TASK GOAL | Transcribe every line of the following records exactly, leaving the pictures out of your answer.

Dataset records:
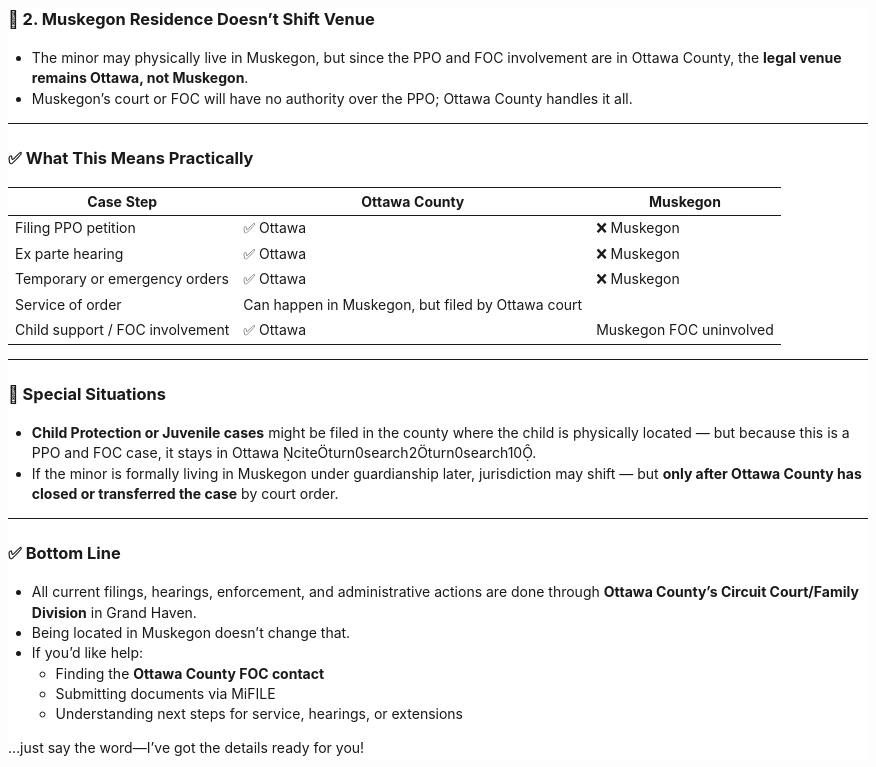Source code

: 
### 🧭 2. Muskegon Residence Doesn’t Shift Venue

- The minor may physically live in Muskegon, but since the PPO and FOC involvement are in Ottawa County, the **legal venue remains Ottawa, not Muskegon**.
- Muskegon’s court or FOC will have no authority over the PPO; Ottawa County handles it all.

---

### ✅ What This Means Practically

| Case Step | Ottawa County | Muskegon |
|----------|----------------|-----------|
| Filing PPO petition | ✅ Ottawa | ❌ Muskegon |
| Ex parte hearing | ✅ Ottawa | ❌ Muskegon |
| Temporary or emergency orders | ✅ Ottawa | ❌ Muskegon |
| Service of order | Can happen in Muskegon, but filed by Ottawa court |
| Child support / FOC involvement | ✅ Ottawa | Muskegon FOC uninvolved |

---

### 🔄 Special Situations

- **Child Protection or Juvenile cases** might be filed in the county where the child is physically located — but because this is a PPO and FOC case, it stays in Ottawa citeturn0search2turn0search10.
- If the minor is formally living in Muskegon under guardianship later, jurisdiction may shift — but **only after Ottawa County has closed or transferred the case** by court order.

---

### ✅ Bottom Line

- All current filings, hearings, enforcement, and administrative actions are done through **Ottawa County’s Circuit Court/Family Division** in Grand Haven.
- Being located in Muskegon doesn’t change that.
- If you’d like help:
  - Finding the **Ottawa County FOC contact**
  - Submitting documents via MiFILE
  - Understanding next steps for service, hearings, or extensions

…just say the word—I’ve got the details ready for you!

PROBLEM SOLUTION |
Source code

: 
### 🧭 2. Muskegon Residence Doesn’t Shift Venue

- The minor may physically live in Muskegon, but since the PPO and FOC involvement are in Ottawa County, the **legal venue remains Ottawa, not Muskegon**.
- Muskegon’s court or FOC will have no authority over the PPO; Ottawa County handles it all.

---

### ✅ What This Means Practically

| Case Step | Ottawa County | Muskegon |
|----------|----------------|-----------|
| Filing PPO petition | ✅ Ottawa | ❌ Muskegon |
| Ex parte hearing | ✅ Ottawa | ❌ Muskegon |
| Temporary or emergency orders | ✅ Ottawa | ❌ Muskegon |
| Service of order | Can happen in Muskegon, but filed by Ottawa court |
| Child support / FOC involvement | ✅ Ottawa | Muskegon FOC uninvolved |

---

### 🔄 Special Situations

- **Child Protection or Juvenile cases** might be filed in the county where the child is physically located — but because this is a PPO and FOC case, it stays in Ottawa citeturn0search2turn0search10.
- If the minor is formally living in Muskegon under guardianship later, jurisdiction may shift — but **only after Ottawa County has closed or transferred the case** by court order.

---

### ✅ Bottom Line

- All current filings, hearings, enforcement, and administrative actions are done through **Ottawa County’s Circuit Court/Family Division** in Grand Haven.
- Being located in Muskegon doesn’t change that.
- If you’d like help:
  - Finding the **Ottawa County FOC contact**
  - Submitting documents via MiFILE
  - Understanding next steps for service, hearings, or extensions

…just say the word—I’ve got the details ready for you!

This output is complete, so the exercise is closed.